Because of my childhood, I think my skill as writer is, in fact, to write about the harshness of life. Embedded in my words though is the promise that I will guide the reader through the tale safely and soundly, and shower them with love and triumph.
With such a difficult childhood, where were you exposed to books and literacy on a regular basis?
School was where I soared. My grandmother never finished third grade; my parents never graduated high school. All my relatives struggled to make a living. Librarians and teachers empowered me. Is it any wonder I became a professor? “Teaching through dramatic stories” is how I write. Historical fiction offers a rich landscape to explore.
When did you know you wanted to be a writer? And when did you know you were a writer?
I always wrote stories, poems throughout my childhood. But it wasn’t until I was a junior in college that I realized black women wrote books. It was a revelation. I switched my major to English. It took 10 years to write my first adult novel, Voodoo Dreams (St. Martins Press, 1993). (Louisiana had already captured my imagination!) Finishing that novel made me feel successful. Writing helped me heal so many childhood wounds. I had survived. It took three years for Voodoo Dreams to be published, but I had already learned that it’s not publishing per se that matters. It matters more to accomplish what is meaningful and hard. It was this lesson that prepared me for writing Towers Falling and Ghost Boys. Yes, the stories are hard but worth being told and risking failure. I’m glad I wrote these two books, in particular, even though, at times, the psychic and emotional cost was high.
What are you working on currently and what can readers look forward to seeing from you soon?
Here is the description for Ghost Boys:
Twelve-year-old Jerome is shot by a police officer who mistakes his toy gun for a real
threat. As a ghost, he observes the devastation that’s been unleashed on his family and community in the wake of what they see as an unjust and brutal killing. Soon Jerome meets another ghost: Emmett Till, a boy from a very different time but similar circumstances. Emmett helps Jerome process what has happened, on a journey toward recognizing how historical racism may have led to the events that ended his life. Jerome also meets Sarah, the daughter of the police officer, who grapples with her father’s actions.

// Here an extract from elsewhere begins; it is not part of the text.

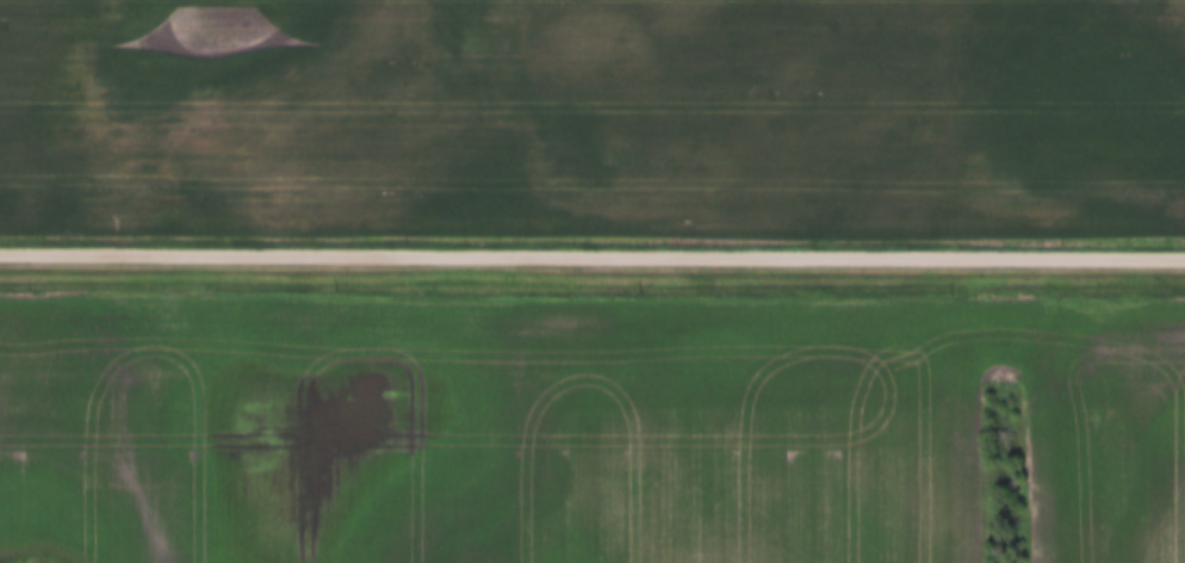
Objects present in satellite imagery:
road: (592, 257)

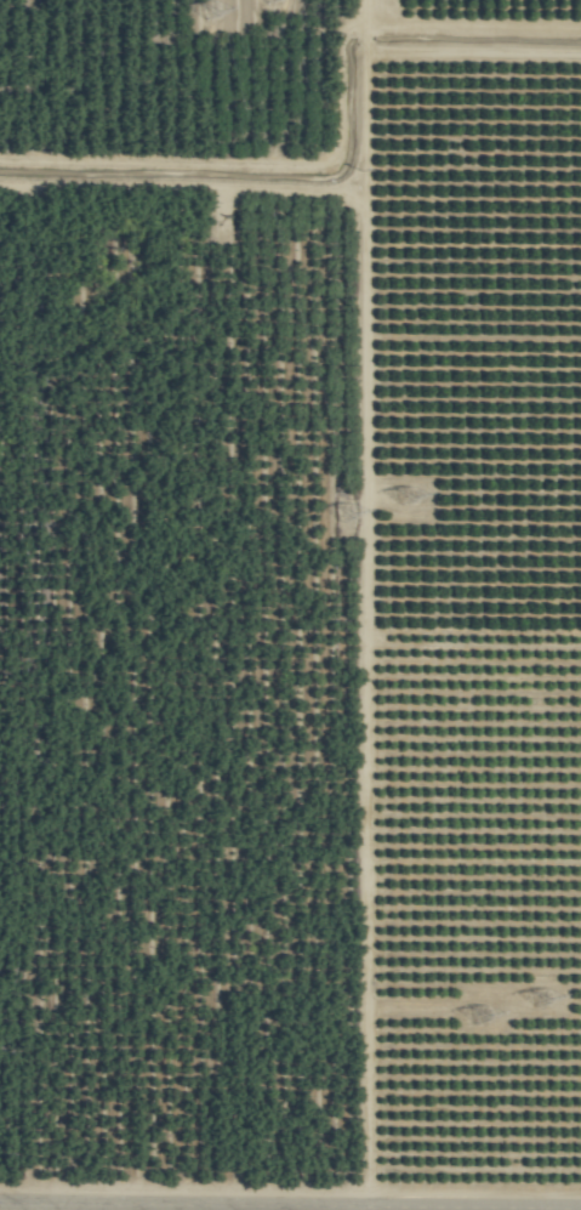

This story sounds bleak. But in a poem, the ghost boy, Jerome, writes:
Only the living can make
the world better.
Live and make it better.
Wow! It just occurred to me that this is my personal call—another way of expressing my desire to be “valiant.” Maybe this is why it took so long for me to fulfill my dream to be a children’s author? I had to survive my childhood pain. By living, loving, I’ve made my life better. My writing seeks to remind everyone—but especially children—that no matter how hard life seems to be, they can and should “live and make it better.”